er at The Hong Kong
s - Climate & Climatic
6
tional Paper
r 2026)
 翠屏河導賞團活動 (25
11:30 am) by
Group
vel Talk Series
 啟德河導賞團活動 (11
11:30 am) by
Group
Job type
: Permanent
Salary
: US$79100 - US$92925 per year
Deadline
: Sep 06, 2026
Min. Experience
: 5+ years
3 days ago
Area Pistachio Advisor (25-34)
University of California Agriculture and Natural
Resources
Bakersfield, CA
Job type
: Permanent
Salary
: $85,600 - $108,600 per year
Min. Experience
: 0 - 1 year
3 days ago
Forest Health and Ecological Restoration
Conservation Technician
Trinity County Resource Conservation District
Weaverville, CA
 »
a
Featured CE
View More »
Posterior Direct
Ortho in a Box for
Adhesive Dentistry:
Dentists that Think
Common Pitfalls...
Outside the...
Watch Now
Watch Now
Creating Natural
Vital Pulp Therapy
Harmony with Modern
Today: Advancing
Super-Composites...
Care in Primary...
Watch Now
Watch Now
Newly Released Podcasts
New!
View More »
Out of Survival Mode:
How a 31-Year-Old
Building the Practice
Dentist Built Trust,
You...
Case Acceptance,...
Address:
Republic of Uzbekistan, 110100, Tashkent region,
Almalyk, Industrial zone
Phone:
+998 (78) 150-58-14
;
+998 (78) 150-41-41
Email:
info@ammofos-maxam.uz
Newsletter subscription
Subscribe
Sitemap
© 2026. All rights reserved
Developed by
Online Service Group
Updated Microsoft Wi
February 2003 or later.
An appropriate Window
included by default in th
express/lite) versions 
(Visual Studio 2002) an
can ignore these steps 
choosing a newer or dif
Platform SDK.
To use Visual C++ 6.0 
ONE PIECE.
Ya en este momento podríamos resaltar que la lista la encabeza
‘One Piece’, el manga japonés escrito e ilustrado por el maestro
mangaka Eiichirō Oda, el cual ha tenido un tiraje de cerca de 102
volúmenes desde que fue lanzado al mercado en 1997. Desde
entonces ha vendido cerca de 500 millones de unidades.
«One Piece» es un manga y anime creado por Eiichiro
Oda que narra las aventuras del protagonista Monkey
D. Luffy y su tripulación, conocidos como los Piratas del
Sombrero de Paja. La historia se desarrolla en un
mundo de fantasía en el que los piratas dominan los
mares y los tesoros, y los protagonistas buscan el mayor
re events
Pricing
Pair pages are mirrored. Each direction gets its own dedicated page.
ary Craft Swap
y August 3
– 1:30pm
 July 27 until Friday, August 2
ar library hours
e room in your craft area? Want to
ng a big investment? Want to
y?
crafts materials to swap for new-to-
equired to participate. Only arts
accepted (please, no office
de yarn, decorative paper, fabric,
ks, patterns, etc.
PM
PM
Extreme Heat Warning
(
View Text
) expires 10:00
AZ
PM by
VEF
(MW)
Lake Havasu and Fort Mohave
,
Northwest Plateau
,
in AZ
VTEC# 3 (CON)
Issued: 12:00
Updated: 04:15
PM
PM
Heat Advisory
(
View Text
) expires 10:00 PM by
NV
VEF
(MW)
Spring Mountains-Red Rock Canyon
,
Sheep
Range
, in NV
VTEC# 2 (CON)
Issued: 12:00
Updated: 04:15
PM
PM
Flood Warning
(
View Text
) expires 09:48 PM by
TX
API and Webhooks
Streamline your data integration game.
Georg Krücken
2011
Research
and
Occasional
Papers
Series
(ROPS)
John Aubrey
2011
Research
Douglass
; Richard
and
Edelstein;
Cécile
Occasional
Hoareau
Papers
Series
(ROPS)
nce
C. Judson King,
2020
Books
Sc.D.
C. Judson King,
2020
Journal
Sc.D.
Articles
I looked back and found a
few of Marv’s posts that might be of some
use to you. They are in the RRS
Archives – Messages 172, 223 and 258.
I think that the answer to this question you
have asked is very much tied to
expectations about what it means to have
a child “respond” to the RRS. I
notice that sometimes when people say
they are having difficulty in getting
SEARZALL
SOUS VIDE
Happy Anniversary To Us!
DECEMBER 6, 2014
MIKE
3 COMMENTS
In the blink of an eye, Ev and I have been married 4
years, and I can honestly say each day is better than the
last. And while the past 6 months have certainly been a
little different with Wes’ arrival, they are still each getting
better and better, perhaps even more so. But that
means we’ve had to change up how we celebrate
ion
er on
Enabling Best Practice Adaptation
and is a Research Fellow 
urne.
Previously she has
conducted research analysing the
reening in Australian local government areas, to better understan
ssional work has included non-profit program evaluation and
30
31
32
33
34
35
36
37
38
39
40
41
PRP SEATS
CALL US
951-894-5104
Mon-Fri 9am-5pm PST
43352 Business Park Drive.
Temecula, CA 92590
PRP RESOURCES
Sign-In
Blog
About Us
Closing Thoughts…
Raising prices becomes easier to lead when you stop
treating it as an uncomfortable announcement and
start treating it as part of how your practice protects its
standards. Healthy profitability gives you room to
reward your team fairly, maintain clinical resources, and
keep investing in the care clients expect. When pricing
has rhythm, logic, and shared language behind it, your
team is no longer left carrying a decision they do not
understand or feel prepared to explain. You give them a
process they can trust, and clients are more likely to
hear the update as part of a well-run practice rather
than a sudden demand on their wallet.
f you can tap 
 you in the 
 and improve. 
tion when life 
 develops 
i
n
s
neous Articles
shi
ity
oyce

_ _ _ _ _ _ _

# Try it:
Copy out every line from the data above in which the word "August" occurs.

# Solved problem:
y August 3
 July 27 until Friday, August 2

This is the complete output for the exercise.